New Insights into Cellular Processes Behind Drug-Resistant Cancers

Scientists are uncovering critical cellular mechanisms that enable cancers to develop resistance against treatments, a major challenge in oncology. Recent research from the University of Ottawa has shed light on how cancer cells bypass cell cycle checkpoints that would normally halt their division when DNA is damaged, allowing them to multiply uncontrollably. The study, published in the Proceedings of the National Academy of Sciences, highlights the role of centrosomes—small organelles within cells—in facilitating this process. It was found that centrosomes act as signaling hubs, promoting cell proliferation even in the presence of unrepaired DNA damage.

Specifically, the research demonstrated that the enzyme Polo-like kinase 1 (PLK1) is recruited to centrosomes during these events, encouraging cells to divide despite damage. This process can contribute to the rapid accumulation of mutations, mirroring the behavior of treatment-resistant tumors. Dr. Damien D'Amours, a Canada Research Chair in Chromatin Dynamics, notes that understanding this pathway offers promising avenues for therapeutic intervention, especially since many chemotherapy agents target DNA damage.

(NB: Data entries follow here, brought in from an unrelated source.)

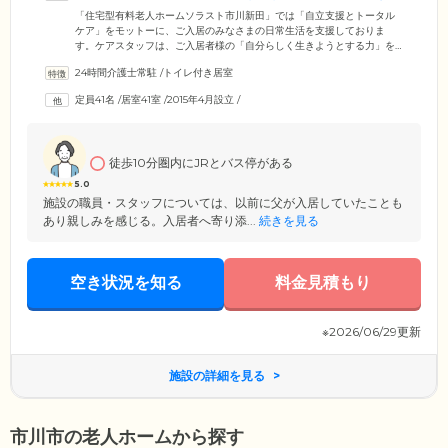
アを追求します
「住宅型有料老人ホームソラスト市川新田」では「自立支援とトータル
ケア」をモットーに、ご入居のみなさまの日常生活を支援しておりま
す。ケアスタッフは、ご入居者様の「自分らしく生きようとする力」を
信じ、その力を最大限引き出せるようサポート。介護を必要とされるご
24時間介護士常駐
/
トイレ付き居室
入居者様にはもちろん、ご家族のみまさまの暮らしも豊かになるよう、
お一人おひとりに寄り添います。そのため「こころへの働きかけ」「か
定員41名
/
居室41室
/
2015年4月設立
/
らだへの働きかけ」「環境への働きかけ」を軸に、お気持ちの変化や価
値観、体の状態、取り巻く環境などを総合的に判断し、よりご満足いた
だけるサービスの提供に努めております。
徒歩10分圏内にJRとバス停がある
5.0
施設の職員・スタッフについては、以前に父が入居していたことも
あり親しみを感じる。入居者へ寄り添...
続きを見る
空き状況を知る
料金見積もり
※2026/06/29更新
施設の詳細を見る
市川市の老人ホームから探す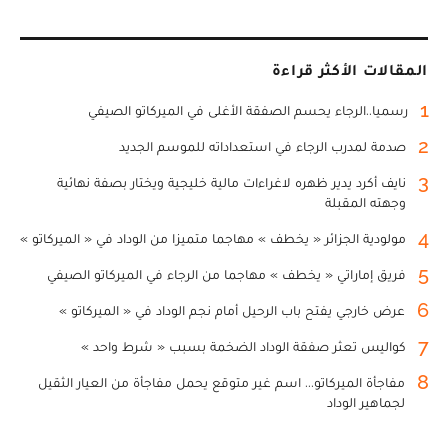
المقالات الأكثر قراءة
1
رسميا..الرجاء يحسم الصفقة الأغلى في الميركاتو الصيفي
2
صدمة لمدرب الرجاء في استعداداته للموسم الجديد
3
نايف أكرد يدير ظهره لاغراءات مالية خليجية ويختار بصفة نهائية
وجهته المقبلة
4
مولودية الجزائر « يخطف » مهاجما متميزا من الوداد في « الميركاتو »
5
فريق إماراتي « يخطف » مهاجما من الرجاء في الميركاتو الصيفي
6
عرض خارجي يفتح باب الرحيل أمام نجم الوداد في « الميركاتو »
7
كواليس تعثر صفقة الوداد الضخمة بسبب « شرط واحد »
8
مفاجأة الميركاتو... اسم غير متوقع يحمل مفاجأة من العيار الثقيل
لجماهير الوداد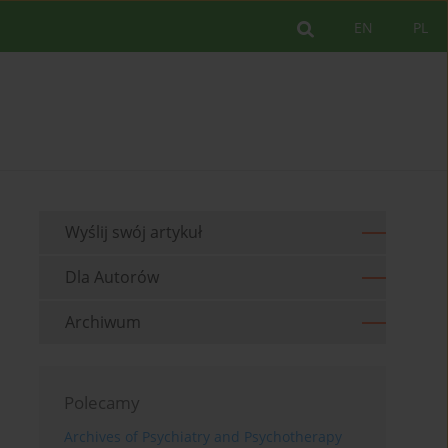
EN
PL
Wyślij swój artykuł
Dla Autorów
Archiwum
Polecamy
Archives of Psychiatry and Psychotherapy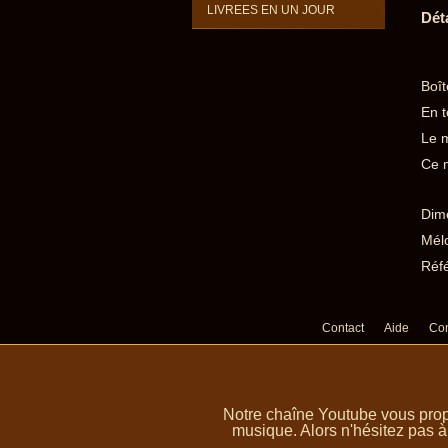
LIVREES EN UN JOUR
Dét
Boît
En t
Le m
Ce m
Dime
Mélo
Réfé
Contact
Aide
Con
Notre chaîne Youtube vous prop
musique. Alors n'hésitez pas à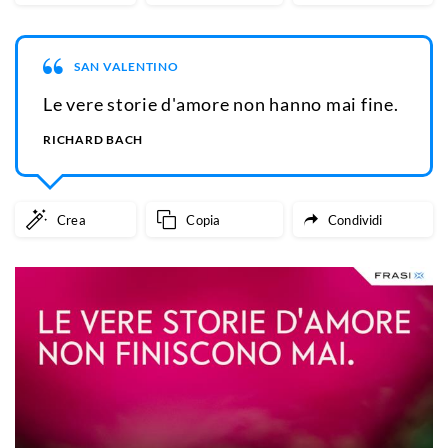
SAN VALENTINO
Le vere storie d'amore non hanno mai fine.
RICHARD BACH
Crea
Copia
Condividi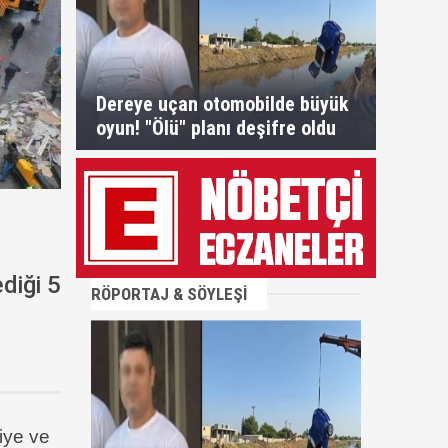
Dereye uçan otomobilde büyük
oyun! "Ölü" planı deşifre oldu
diği 5
RÖPORTAJ & SÖYLEŞİ
iye ve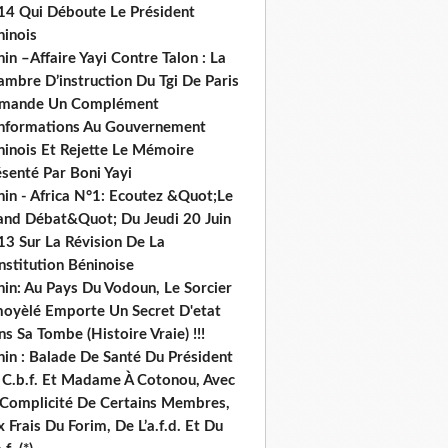
14 Qui Déboute Le Président
ninois
in –Affaire Yayi Contre Talon : La
ambre D’instruction Du Tgi De Paris
mande Un Complément
informations Au Gouvernement
ninois Et Rejette Le Mémoire
senté Par Boni Yayi
nin - Africa N°1: Ecoutez &Quot;Le
and Débat&Quot; Du Jeudi 20 Juin
13 Sur La Révision De La
nstitution Béninoise
nin: Au Pays Du Vodoun, Le Sorcier
oyèlé Emporte Un Secret D'etat
s Sa Tombe (Histoire Vraie) !!!
nin : Balade De Santé Du Président
 C.b.f. Et Madame À Cotonou, Avec
 Complicité De Certains Membres,
 Frais Du Forim, De L’a.f.d. Et Du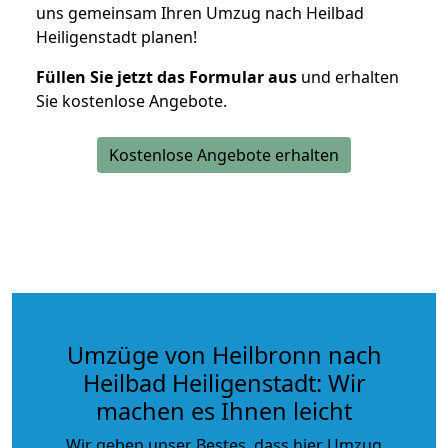
uns gemeinsam Ihren Umzug nach Heilbad
Heiligenstadt planen!
Füllen Sie jetzt das Formular aus
und erhalten
Sie kostenlose Angebote.
Kostenlose Angebote erhalten
Umzüge von Heilbronn nach
Heilbad Heiligenstadt: Wir
machen es Ihnen leicht
Wir geben unser Bestes, dass hier Umzug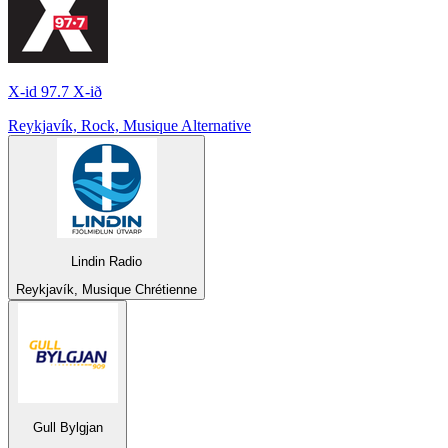
X-id 97.7 X-ið
Reykjavík, Rock, Musique Alternative
Lindin Radio
Reykjavík, Musique Chrétienne
Gull Bylgjan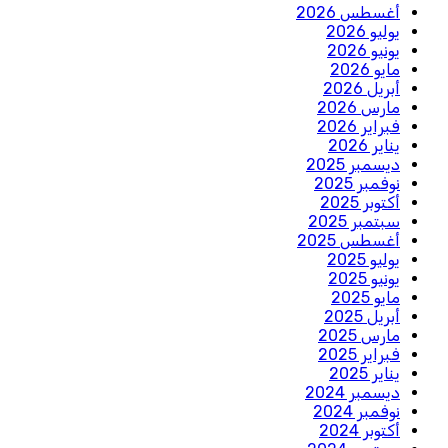
أغسطس 2026
يوليو 2026
يونيو 2026
مايو 2026
أبريل 2026
مارس 2026
فبراير 2026
يناير 2026
ديسمبر 2025
نوفمبر 2025
أكتوبر 2025
سبتمبر 2025
أغسطس 2025
يوليو 2025
يونيو 2025
مايو 2025
أبريل 2025
مارس 2025
فبراير 2025
يناير 2025
ديسمبر 2024
نوفمبر 2024
أكتوبر 2024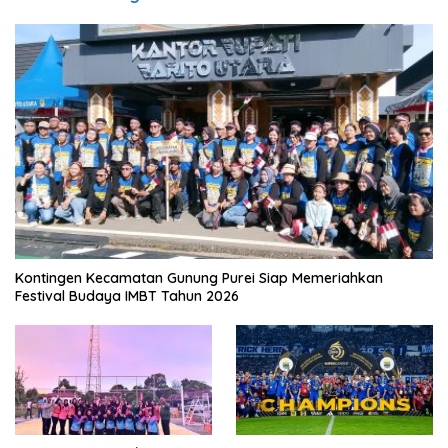
Kontingen Kecamatan Gunung Purei Siap Memeriahkan
Festival Budaya IMBT Tahun 2026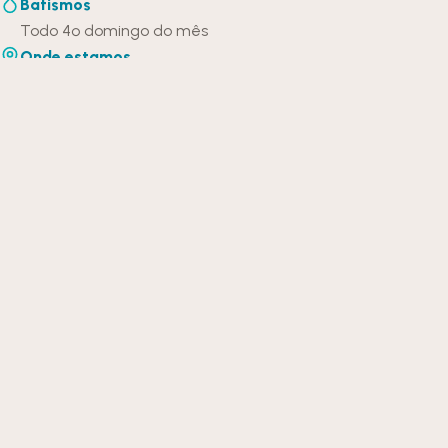
Batismos
Todo 4º domingo do mês
Onde estamos
Av. das Américas, 7907 · Shopping Open Mall (subsolo) · Rio
de Janeiro
Como chegar
NOSSA JORNADA
Sua
jornada
com a gente
Poucos ministérios, um caminho claro. Encontre o seu
próximo passo.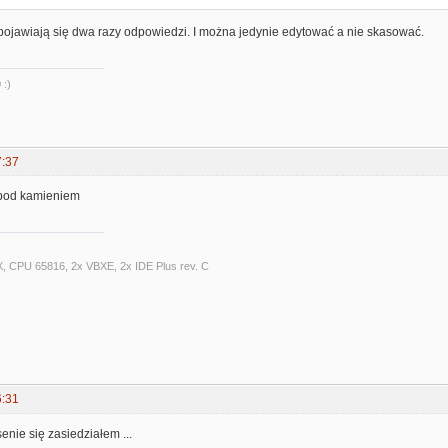
pojawiają się dwa razy odpowiedzi. I można jedynie edytować a nie skasować.
 :)
7:37
 pod kamieniem
X, CPU 65816, 2x VBXE, 2x IDE Plus rev. C
6:31
nie się zasiedziałem ...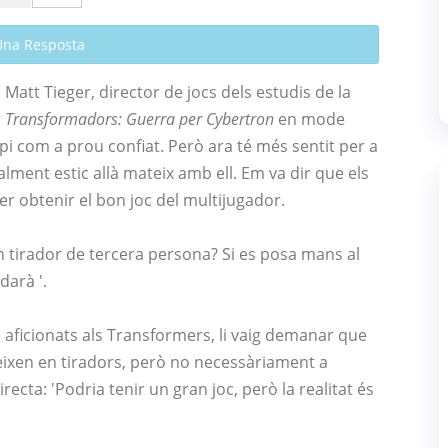
Una Resposta
Matt Tieger, director de jocs dels estudis de la
r
Transformadors: Guerra per Cybertron
en mode
ipi com a prou confiat. Però ara té més sentit per a
alment estic allà mateix amb ell. Em va dir que els
r obtenir el bon joc del multijugador.
un tirador de tercera persona? Si es posa mans al
darà '.
s aficionats als Transformers, li vaig demanar que
eixen en tiradors, però no necessàriament a
cta: 'Podria tenir un gran joc, però la realitat és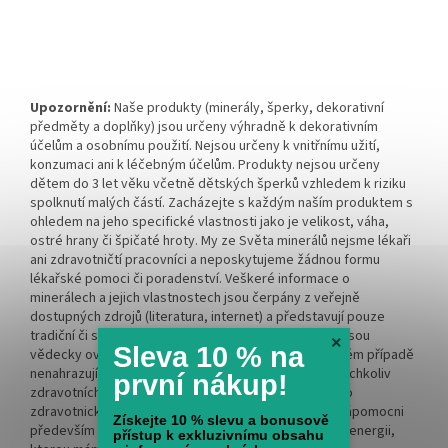
Upozornění:
Naše produkty (minerály, šperky, dekorativní
předměty a doplňky) jsou určeny výhradně k dekorativním
účelům a osobnímu použití. Nejsou určeny k vnitřnímu užití,
konzumaci ani k léčebným účelům. Produkty nejsou určeny
dětem do 3 let věku včetně dětských šperků vzhledem k riziku
spolknutí malých částí. Zacházejte s každým naším produktem s
ohledem na jeho specifické vlastnosti jako je velikost, váha,
ostré hrany či špičaté hroty. My ze Světa minerálů nejsme lékaři
ani zdravotničtí pracovníci a neposkytujeme žádnou formu
lékařské pomoci či poradenství. Veškeré informace o
minerálech a jejich vlastnostech jsou čerpány z veřejně
dostupných zdrojů (literatura, internet) a představují pouze
tradiční či spirituální přesvědčení. Tyto informace nejsou
×
Sleva 10 % na
vědecky ověřeny, nemají léčebný charakter a v žádném případě
nenahrazují odbornou lékařskou péči či léčbu. Při jakýchkoliv
první nákup!
zdravotních obtížích vždy kontaktujte kvalifikovaného
zdravotnického pracovníka. Naším cílem je být vám nápomocni
Získejte 10 % slevu a bonusově
především na spirituální rovině a rozvíjet vnitřní sílu a energii,
přístup k exkluzivnímu obsahu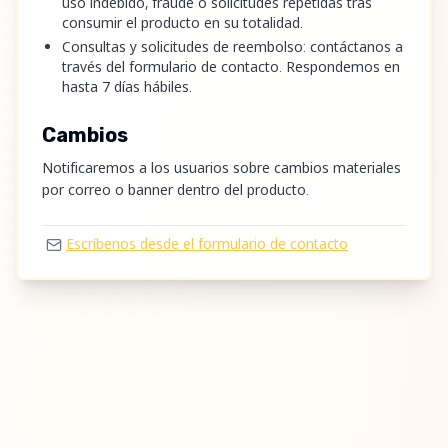
uso indebido, fraude o solicitudes repetidas tras
consumir el producto en su totalidad.
Consultas y solicitudes de reembolso: contáctanos a
través del formulario de contacto. Respondemos en
hasta 7 días hábiles.
Cambios
Notificaremos a los usuarios sobre cambios materiales
por correo o banner dentro del producto.
Escríbenos desde el formulario de contacto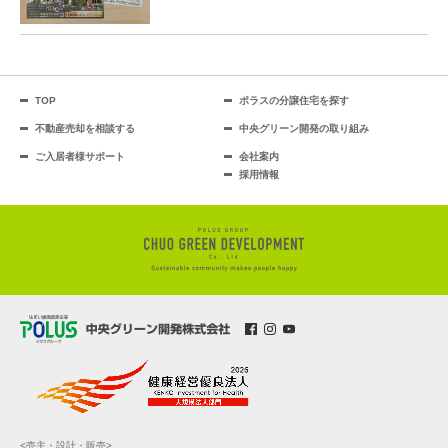
TOP
ポラスの分譲住宅を探す
不動産売却を相談する
中央グリーン開発の取り組み
ご入居者様サポート
会社案内
採用情報
<売主・設計・販売>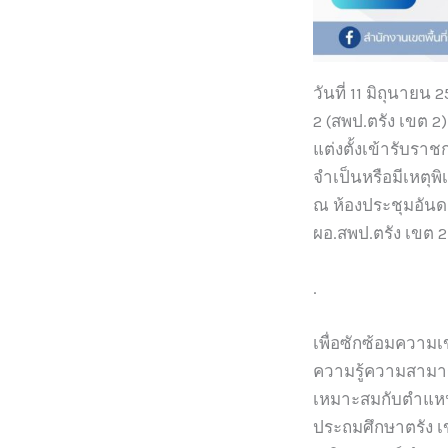
วันที่ 11 มิถุนาย
2 (สพป.ตรัง เขต 
แต่งตั้งเข้ารับรา
จำเป็นหรือมีเหตุพ
ณ ห้องประชุมอันด
ผอ.สพป.ตรัง เขต
.
เพื่อซักซ้อมความ
ความรู้ความสามาร
เหมาะสมกับตำแหน่ง
ประถมศึกษาตรัง เขต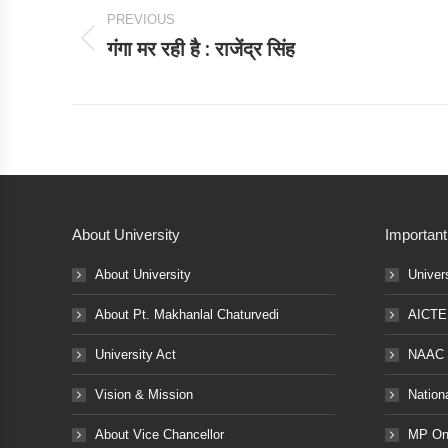
PREVIOUS
navigation
गंगा मर रही है : राजेंद्र सिंह
Previous
post:
About University
Important
About University
Univer
About Pt. Makhanlal Chaturvedi
AICTE
University Act
NAAC
Vision & Mission
Nation
About Vice Chancellor
MP Onl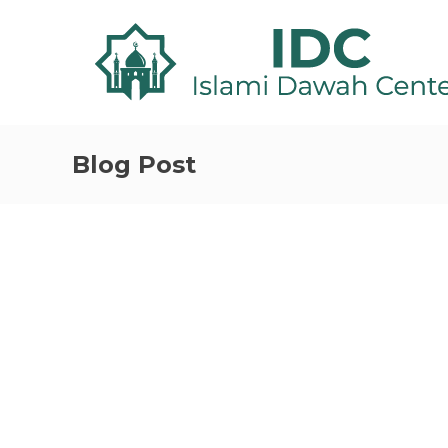
Blog Post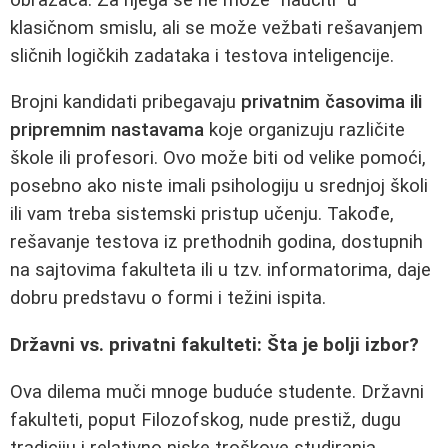
klasičnom smislu, ali se može vežbati rešavanjem
sličnih logičkih zadataka i testova inteligencije.
Brojni kandidati pribegavaju
privatnim časovima ili
pripremnim nastavama
koje organizuju različite
škole ili profesori. Ovo može biti od velike pomoći,
posebno ako niste imali psihologiju u srednjoj školi
ili vam treba sistemski pristup učenju. Takođe,
rešavanje testova iz prethodnih godina, dostupnih
na sajtovima fakulteta ili u tzv. informatorima, daje
dobru predstavu o formi i težini ispita.
Državni vs. privatni fakulteti: Šta je bolji izbor?
Ova dilema muči mnoge buduće studente. Državni
fakulteti, poput Filozofskog, nude prestiž, dugu
tradiciju i relativno niske troškove studiranja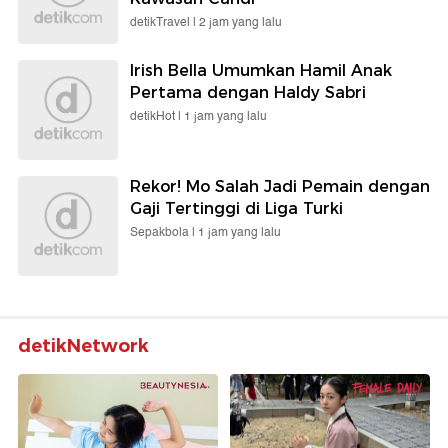
detikTravel |
2 jam yang lalu
Irish Bella Umumkan Hamil Anak
Pertama dengan Haldy Sabri
detikHot |
1 jam yang lalu
Rekor! Mo Salah Jadi Pemain dengan
Gaji Tertinggi di Liga Turki
Sepakbola |
1 jam yang lalu
detikNetwork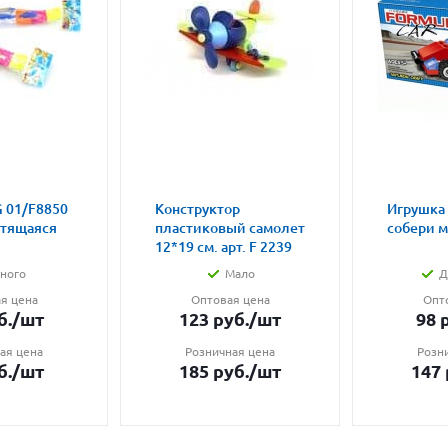
 01/F8850
Конструктор
Игрушка
етящаяся
пластиковый самолет
собери 
12*19 см. арт. F 2239
ного
Мало
Д
я цена
Оптовая цена
Опт
б.
/шт
123
руб.
/шт
98
р
ая цена
Розничная цена
Розн
б.
/шт
185
руб.
/шт
147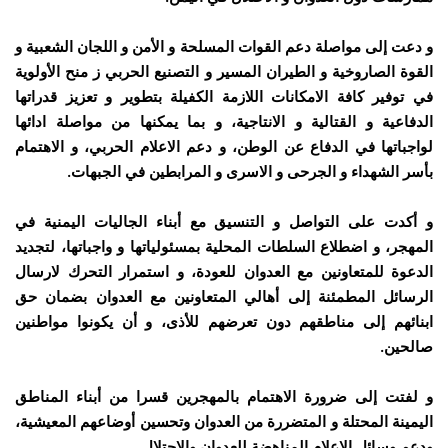
و دعت إلى مواصلة دعم القوات المسلحة و الأمن و اللجان الشعبية و
القوة الصاروخية و الطيران المسير و التصنيع الحربي ز منح الأولوية
في توفير كافة الامكانات اللازمة الكفيلة بتطوير و تعزيز قدراتها
الدفاعية و القتالية و الانتاجية، و بما يمكنها من مواصلة ادائها
لواجباتها في الدفاع عن الوطن، و دعم الاعلام الحربي، و الاهتمام
بأسر الشهداء و الجرحى و الاسرى و المرابطين في الجبهات.
و أكدت على التواصل و التنسيق مع أبناء الجاليات اليمنية في
المهجر، و اضطلاع السلطات المحلية بمسئولياتها و واجباتها، لتجديد
الدعوة للمتعاونين مع العدوان للعودة، و استمرار التحرك لارسال
الرسائل المطمئنة إلى أهالي المتعاونين مع العدوان بضمان حق
ابنائهم إلى مناطقهم دون تعرضهم للأذى، و أن يكونوا مواطنين
صالحين.
و لفتت إلى ضرورة الاهتمام بالمهجرين قسرا من أبناء المناطق
اليمينة المحتلة و المتضررة من العدوان وتحسين أوضاعهم المعيشية،
ودعم وسائل الاعلام المناهضة للعدوان والاحتلال.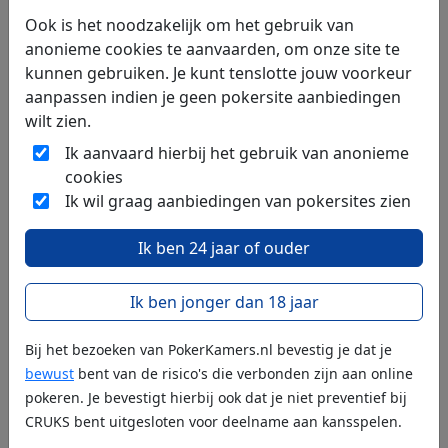
Ripple stapt met een
Ook is het noodzakelijk om het gebruik van
investering in Flutterwave het
anonieme cookies te aanvaarden, om onze site te
Afrikaanse betalingsverkeer
kunnen gebruiken. Je kunt tenslotte jouw voorkeur
binnen. Het bedrijf wil zijn
aanpassen indien je geen pokersite aanbiedingen
nieuwe stablecoin en de XRP
wilt zien.
Ledger inzetten voor grensoverschrijdende betalingen
Ik aanvaard hierbij het gebruik van anonieme
op het continent, via het bestaande netwerk van
cookies
Flutterwave.
Ik wil graag aanbiedingen van pokersites zien
Crypto: Bitcoin Springt Omhoog na
Ik ben 24 jaar of ouder
Renteverhoging Bank of Japan Naar
Ik ben jonger dan 18 jaar
Hoogste Niveau in 31 Jaar
Bitcoin veert op nadat de
Bij het bezoeken van PokerKamers.nl bevestig je dat je
Bank of Japan de rente
bewust
bent van de risico's die verbonden zijn aan online
onverwacht scherp verhoogt
pokeren. Je bevestigt hierbij ook dat je niet preventief bij
naar het hoogste niveau in 31
CRUKS bent uitgesloten voor deelname aan kansspelen.
jaar. Wat betekent deze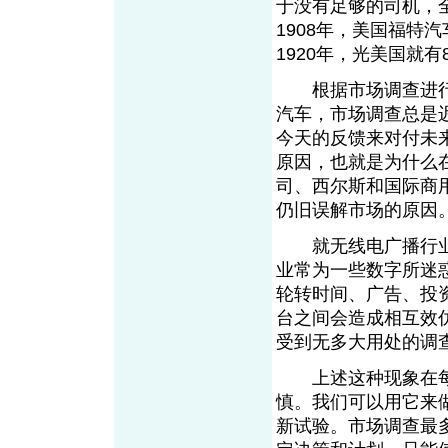
于没有足够的司机，
1908年，美国福特
1920年，光美国就有
根据市场调查进行
汽车，市场调查总是
今天的反馈来对付未
原因，也就是为什么
司、西尔斯和国际商
仍旧误解市场的原因
就无线电广播行业
业常为一些数字所迷
轮转时间、广告、投
台之间会造成相互效
受到无多大用处的调
上述这种现象在每
慎。我们可以用它来
新试验。市场调查最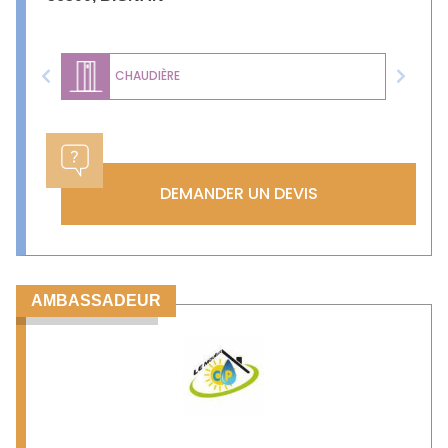
CHAUDIÈRE
Previous
Next
DEMANDER UN DEVIS
AMBASSADEUR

The team used a systems biology approach, examining model organisms such as yeast, to understand how centrosomes and PLK1 interact to influence adaptation to DNA damage. Their findings reveal that inhibiting PLK1 could be a potential strategy to prevent cancer cells from proliferating in the face of DNA-damaging treatments. Moving forward, the researchers aim to validate these findings clinically to enhance the efficacy of radio- and chemotherapy by blocking this resistance mechanism.

This breakthrough enhances our understanding of how cancer cells evade treatment and opens new pathways for developing targeted therapies that disrupt these cellular adaptations, ultimately aiming to improve patient outcomes in resistant cancers.